[Opening Information section]

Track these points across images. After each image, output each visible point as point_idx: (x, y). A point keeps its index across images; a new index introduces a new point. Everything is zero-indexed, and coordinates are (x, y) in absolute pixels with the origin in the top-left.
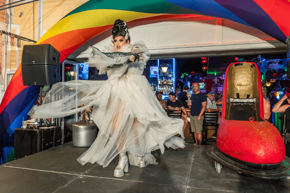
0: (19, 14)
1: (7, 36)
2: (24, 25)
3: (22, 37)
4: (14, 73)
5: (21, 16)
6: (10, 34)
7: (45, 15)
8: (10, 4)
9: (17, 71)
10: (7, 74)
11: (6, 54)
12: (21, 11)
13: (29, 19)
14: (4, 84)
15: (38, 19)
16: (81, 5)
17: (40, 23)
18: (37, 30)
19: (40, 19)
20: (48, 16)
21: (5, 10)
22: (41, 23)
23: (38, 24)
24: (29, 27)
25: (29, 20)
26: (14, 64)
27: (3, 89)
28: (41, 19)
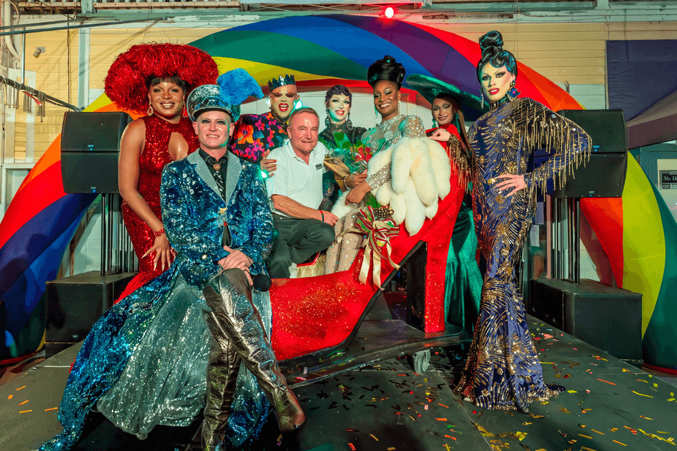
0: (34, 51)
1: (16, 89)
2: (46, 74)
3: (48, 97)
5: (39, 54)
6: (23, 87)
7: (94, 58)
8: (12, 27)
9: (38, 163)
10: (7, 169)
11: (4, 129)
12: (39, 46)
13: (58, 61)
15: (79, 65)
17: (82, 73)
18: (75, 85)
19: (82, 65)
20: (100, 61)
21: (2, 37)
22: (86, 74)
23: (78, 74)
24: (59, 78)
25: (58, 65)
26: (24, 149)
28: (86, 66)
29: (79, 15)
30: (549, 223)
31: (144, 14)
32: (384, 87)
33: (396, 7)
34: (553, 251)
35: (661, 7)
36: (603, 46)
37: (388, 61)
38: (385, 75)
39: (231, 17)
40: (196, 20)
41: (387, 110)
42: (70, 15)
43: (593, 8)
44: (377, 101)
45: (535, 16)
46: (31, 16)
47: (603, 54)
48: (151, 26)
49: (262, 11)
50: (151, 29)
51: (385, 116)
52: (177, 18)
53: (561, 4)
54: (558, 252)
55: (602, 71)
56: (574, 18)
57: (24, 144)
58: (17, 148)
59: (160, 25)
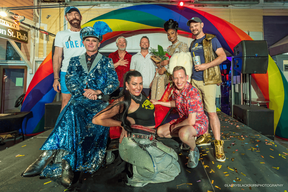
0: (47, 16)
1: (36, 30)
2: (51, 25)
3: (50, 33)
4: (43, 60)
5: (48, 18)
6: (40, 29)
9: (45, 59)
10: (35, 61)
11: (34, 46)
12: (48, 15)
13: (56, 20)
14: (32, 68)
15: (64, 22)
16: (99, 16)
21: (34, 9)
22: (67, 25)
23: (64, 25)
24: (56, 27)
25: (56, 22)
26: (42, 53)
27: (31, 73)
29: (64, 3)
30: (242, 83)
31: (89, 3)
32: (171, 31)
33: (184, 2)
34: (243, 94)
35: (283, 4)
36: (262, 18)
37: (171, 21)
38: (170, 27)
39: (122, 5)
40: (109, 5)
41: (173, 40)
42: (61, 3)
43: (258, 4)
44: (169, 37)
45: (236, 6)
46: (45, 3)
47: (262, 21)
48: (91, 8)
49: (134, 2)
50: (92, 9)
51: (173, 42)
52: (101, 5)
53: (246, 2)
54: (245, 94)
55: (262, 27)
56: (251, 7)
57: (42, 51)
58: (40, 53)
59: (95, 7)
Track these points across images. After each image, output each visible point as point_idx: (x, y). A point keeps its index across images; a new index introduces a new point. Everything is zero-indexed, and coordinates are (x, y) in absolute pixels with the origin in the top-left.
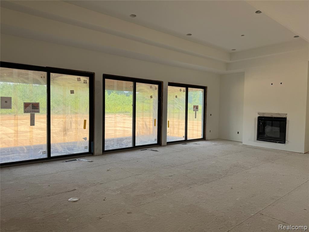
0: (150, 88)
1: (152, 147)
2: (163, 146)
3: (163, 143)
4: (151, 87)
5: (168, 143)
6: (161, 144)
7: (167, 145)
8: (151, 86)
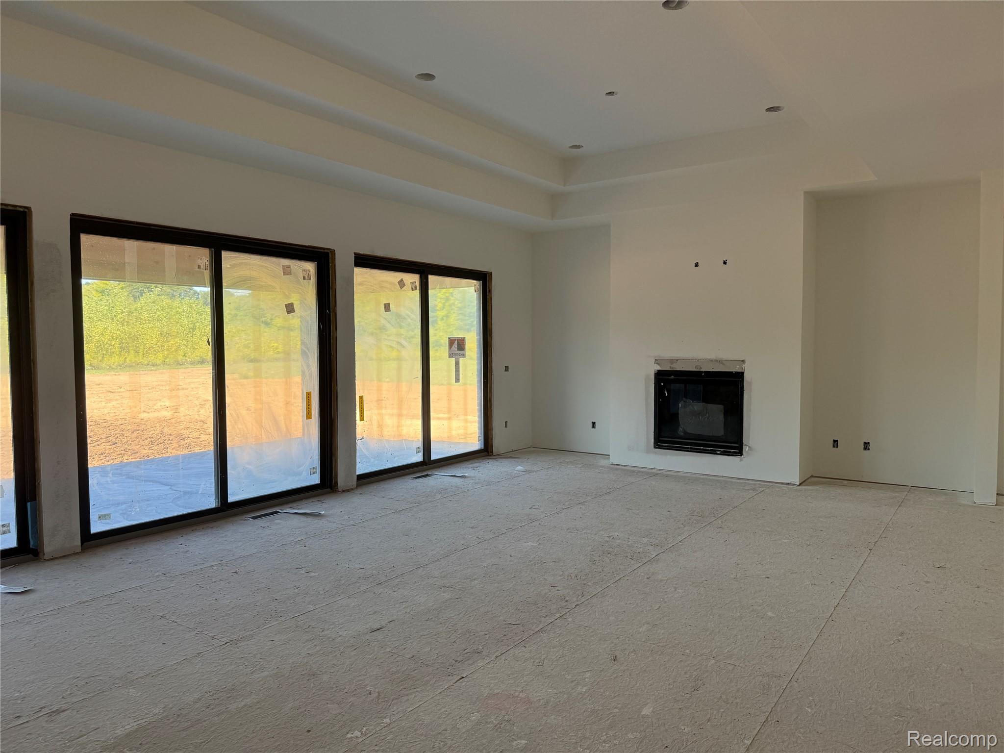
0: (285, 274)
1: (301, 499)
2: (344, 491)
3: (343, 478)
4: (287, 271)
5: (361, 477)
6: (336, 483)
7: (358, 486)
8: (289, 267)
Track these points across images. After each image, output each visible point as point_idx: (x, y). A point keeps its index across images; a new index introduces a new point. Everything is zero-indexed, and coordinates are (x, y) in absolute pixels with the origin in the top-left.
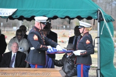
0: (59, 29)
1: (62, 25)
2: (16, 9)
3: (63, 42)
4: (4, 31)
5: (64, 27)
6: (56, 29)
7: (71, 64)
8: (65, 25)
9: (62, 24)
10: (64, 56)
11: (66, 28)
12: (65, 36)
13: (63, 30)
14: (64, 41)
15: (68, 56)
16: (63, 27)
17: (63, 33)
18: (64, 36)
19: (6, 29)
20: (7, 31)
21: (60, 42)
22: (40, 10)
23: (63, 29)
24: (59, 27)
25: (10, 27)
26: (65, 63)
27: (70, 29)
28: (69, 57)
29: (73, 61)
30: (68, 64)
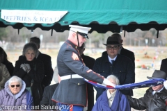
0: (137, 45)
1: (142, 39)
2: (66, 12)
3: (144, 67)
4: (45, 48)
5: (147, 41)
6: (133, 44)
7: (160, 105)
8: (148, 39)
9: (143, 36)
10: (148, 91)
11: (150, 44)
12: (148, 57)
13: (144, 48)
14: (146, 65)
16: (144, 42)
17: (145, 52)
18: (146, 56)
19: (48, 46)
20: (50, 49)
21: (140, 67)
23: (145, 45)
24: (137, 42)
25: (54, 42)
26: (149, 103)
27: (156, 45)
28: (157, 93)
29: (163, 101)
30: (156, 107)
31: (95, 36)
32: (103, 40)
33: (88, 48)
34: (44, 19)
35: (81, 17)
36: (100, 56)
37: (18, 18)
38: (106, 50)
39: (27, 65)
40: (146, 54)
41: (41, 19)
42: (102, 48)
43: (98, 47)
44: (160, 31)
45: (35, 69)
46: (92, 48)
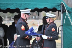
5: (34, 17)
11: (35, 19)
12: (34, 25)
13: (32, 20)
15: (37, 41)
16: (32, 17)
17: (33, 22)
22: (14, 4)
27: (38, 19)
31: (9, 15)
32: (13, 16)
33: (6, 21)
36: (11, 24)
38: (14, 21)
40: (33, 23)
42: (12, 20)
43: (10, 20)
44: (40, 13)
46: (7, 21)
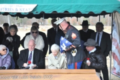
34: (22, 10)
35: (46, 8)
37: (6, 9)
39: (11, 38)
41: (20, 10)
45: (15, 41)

[Closing Information section]

Instructions to follow: In the data above, the line containing "35: (81, 17)" and all lines after it are to be reproduced exactly, leaving out the pictures.

Task response:
35: (81, 17)
36: (100, 56)
37: (18, 18)
38: (106, 50)
39: (27, 65)
40: (146, 54)
41: (41, 19)
42: (102, 48)
43: (98, 47)
44: (160, 31)
45: (35, 69)
46: (92, 48)
5: (34, 17)
11: (35, 19)
12: (34, 25)
13: (32, 20)
15: (37, 41)
16: (32, 17)
17: (33, 22)
22: (14, 4)
27: (38, 19)
31: (9, 15)
32: (13, 16)
33: (6, 21)
36: (11, 24)
38: (14, 21)
40: (33, 23)
42: (12, 20)
43: (10, 20)
44: (40, 13)
46: (7, 21)
34: (22, 10)
35: (46, 8)
37: (6, 9)
39: (11, 38)
41: (20, 10)
45: (15, 41)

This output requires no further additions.